II. In the Introductions to the Dialogues there have been added some essays on modern philosophy, and on political and social life. The chief subjects discussed in these are Utility, Communism, the Kantian and Hegelian philosophies, Psychology, and the Origin of Language. (There have been added also in the Third Edition remarks on other subjects. A list of the most important of these additions is given at the end of this Preface.)

Ancient and modern philosophy throw a light upon one another: but they should be compared, not confounded. Although the connexion between them is sometimes accidental, it is often real. The same questions are discussed by them under different conditions of language and civilization; but in some cases a mere word has survived, while nothing or hardly anything of the pre-Socratic, Platonic, or Aristotelian meaning is retained. There are other questions familiar to the moderns, which have no place in ancient philosophy. The world has grown older in two thousand years, and has enlarged its stock of ideas and methods of reasoning. Yet the germ of modern thought is found in ancient, and we may claim to have inherited, notwithstanding many accidents of time and place, the spirit of Greek philosophy. There is, however, no continuous growth of the one into the other, but a new beginning, partly artificial, partly arising out of the questionings of the mind itself, and also receiving a stimulus from the study of ancient writings.

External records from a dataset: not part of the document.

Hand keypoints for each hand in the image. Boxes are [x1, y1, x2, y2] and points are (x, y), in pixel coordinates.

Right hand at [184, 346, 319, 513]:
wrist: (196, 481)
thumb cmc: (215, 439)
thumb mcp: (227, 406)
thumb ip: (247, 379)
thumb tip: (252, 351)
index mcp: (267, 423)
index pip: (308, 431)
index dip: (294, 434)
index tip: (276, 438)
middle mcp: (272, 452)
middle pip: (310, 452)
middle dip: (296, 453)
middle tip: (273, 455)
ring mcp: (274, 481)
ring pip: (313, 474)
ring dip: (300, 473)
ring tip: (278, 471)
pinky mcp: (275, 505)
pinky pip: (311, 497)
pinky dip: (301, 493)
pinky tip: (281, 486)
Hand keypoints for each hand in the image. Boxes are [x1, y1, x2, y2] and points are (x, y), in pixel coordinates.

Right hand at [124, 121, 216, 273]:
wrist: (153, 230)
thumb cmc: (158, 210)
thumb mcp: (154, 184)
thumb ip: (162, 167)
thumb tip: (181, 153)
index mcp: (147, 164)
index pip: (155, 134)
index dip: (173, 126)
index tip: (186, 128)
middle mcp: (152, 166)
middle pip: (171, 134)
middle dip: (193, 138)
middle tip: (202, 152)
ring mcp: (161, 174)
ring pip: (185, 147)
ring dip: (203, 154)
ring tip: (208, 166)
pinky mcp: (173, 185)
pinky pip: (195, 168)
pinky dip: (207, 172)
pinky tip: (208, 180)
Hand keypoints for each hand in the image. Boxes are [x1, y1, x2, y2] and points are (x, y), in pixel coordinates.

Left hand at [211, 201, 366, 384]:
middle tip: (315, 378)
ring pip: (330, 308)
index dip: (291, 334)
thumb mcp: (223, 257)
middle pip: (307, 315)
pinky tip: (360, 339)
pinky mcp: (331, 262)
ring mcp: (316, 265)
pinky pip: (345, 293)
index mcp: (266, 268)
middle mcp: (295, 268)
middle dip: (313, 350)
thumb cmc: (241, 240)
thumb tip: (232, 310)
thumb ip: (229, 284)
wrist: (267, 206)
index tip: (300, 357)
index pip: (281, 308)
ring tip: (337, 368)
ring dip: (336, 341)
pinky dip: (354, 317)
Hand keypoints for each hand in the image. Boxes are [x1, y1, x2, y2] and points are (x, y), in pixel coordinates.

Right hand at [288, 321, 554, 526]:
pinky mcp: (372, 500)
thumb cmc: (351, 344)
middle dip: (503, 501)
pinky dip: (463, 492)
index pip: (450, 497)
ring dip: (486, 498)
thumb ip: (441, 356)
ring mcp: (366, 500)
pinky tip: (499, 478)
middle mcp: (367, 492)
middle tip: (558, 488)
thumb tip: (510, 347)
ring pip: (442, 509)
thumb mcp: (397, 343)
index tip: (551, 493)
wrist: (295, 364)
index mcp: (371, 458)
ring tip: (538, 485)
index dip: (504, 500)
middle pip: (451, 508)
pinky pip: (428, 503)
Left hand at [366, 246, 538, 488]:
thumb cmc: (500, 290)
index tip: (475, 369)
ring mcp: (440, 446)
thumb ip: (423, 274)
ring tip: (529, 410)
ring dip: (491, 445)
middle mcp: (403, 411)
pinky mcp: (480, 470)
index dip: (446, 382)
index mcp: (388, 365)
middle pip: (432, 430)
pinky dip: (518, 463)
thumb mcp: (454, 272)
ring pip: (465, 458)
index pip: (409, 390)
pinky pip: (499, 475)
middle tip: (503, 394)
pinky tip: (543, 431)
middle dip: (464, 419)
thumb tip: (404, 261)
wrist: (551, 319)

Considering the great and fundamental differences which exist in ancient and modern philosophy, it seems best that we should at first study them separately, and seek for the interpretation of either, especially of the ancient, from itself only, comparing the same author with himself and with his contemporaries, and with the general state of thought and feeling prevalent in his age. Afterwards comes the remoter light which they cast on one another. We begin to feel that the ancients had the same thoughts as ourselves, the same difficulties which characterize all periods of transition, almost the same opposition between science and religion. Although we cannot maintain that ancient and modern philosophy are one and continuous (as has been affirmed with more truth respecting ancient and modern history), for they are separated by an interval of a thousand years, yet they seem to recur in a sort of cycle, and we are surprised to find that the new is ever old, and that the teaching of the past has still a meaning for us.